The Hitchhiker's Guide to the Galaxy Series by Douglas Adams

This is another work of philosophical/absurdist fiction, but in this case it is science fiction. It is a trilogy of 5 books that tells the story of Arthur Dent, an ordinary Englishman, who finds out one day that his best friend is from Betelgeuse and the Earth is about to destroyed to make way for a hyperspace bypass. He escapes with his friend by sneaking aboard one of the destroyer ships, and they go on to have various random adventures throughout space and time. Randomness is a big part of the story, and it is one of the recurring themes of the book.

Douglas Adams conceived of the idea for the story when he was on a hitchhiking trip around Europe. He was lying in a field one night, somewhat drunk, looking up at the stars, and he wondered what it would be like to hitchhike through space. Hitchhiking is a metaphor for a random journey. The story is a random journey through time and space. It is also a random journey through ideas.

In a way, it is like an existentialist novel, such as "The Stranger" by Camus, or "Nausea" by Sartre. It deals with the absurdity of life and the human condition: that we are thrown into existence without an explicit raison d'etre or instruction manual. We exist and we have to deal with existence. Arthur Dent is lost. He is lost in space and time. He has no home to go back to, and nowhere else to go. He is just wandering around. He has a guidebook, the Hitchhiker's Guide to the Galaxy, which is something like Wikipedia as an e-book. (Douglas Adams anticipated both the eBook and Wikipedia.) However, the Hitchhiker's Guide doesn't tell you where to go or what to do. It just provides you with some information about where you are and various places you could go.

I think that the main theme of the story is nihilism: the absence of a rational basis for existence, meaning, truth or value. The nihilism of Adam's worldview is seen in the running joke about the question to the ultimate answer of life, the universe, and everything. The joke is that the answer is known to be 42, but no one knows the question to the ultimate answer. The story begins as an absurdist comedy, and ends as an absurdist tragedy. Or perhaps it starts as a tragic comedy and ends as a comic tragedy. I think that is the natural arc of nihilism. When you are young nihilism can be liberating and fun, but eventually the absence of ultimate answers, or questions, leads to despair.

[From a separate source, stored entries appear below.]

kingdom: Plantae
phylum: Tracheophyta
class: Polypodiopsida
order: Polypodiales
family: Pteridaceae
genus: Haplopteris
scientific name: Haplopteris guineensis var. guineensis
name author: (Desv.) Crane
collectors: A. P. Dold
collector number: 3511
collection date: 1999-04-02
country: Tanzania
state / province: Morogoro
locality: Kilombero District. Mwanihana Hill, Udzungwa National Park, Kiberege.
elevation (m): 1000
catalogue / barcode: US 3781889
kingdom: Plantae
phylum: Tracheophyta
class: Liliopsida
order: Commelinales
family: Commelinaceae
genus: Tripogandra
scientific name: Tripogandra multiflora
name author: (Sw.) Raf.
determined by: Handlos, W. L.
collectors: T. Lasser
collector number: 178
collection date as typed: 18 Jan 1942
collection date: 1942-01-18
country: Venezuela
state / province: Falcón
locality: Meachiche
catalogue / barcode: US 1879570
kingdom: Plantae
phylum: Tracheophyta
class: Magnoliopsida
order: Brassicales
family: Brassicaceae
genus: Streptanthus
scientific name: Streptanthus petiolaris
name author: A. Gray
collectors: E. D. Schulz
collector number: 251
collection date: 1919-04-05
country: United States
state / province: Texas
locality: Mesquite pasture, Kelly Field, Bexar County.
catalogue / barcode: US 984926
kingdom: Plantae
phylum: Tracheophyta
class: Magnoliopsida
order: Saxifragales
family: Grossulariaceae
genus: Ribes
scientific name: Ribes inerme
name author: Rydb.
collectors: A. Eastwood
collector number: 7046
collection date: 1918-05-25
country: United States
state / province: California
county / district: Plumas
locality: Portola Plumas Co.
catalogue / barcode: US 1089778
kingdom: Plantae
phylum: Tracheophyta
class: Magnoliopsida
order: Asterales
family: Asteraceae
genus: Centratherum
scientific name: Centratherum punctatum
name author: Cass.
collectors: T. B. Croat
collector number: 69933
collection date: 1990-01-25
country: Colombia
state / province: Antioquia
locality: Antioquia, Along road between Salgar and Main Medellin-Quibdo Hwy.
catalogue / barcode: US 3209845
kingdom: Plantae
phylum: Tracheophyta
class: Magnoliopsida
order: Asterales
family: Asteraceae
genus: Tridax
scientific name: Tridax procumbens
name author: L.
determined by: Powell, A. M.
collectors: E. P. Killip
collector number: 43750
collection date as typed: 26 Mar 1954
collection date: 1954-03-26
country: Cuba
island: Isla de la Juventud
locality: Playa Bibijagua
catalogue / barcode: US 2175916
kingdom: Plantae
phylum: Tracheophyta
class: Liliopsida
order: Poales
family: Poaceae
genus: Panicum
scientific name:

The story is also a satire on human nature and modern society. Adams makes fun of human self-importance, bureaucracy, politics, religion, technology, academia, and many other things. It is a very funny book.

Douglas Adams started writing the books in his mid twenties, and he finished the last book when he was 40. To some extent, you can trace the outline of his life in the story. He died when he was only 49. I remember hearing about his death and being stunned and saddened by the news. I grew up reading his books.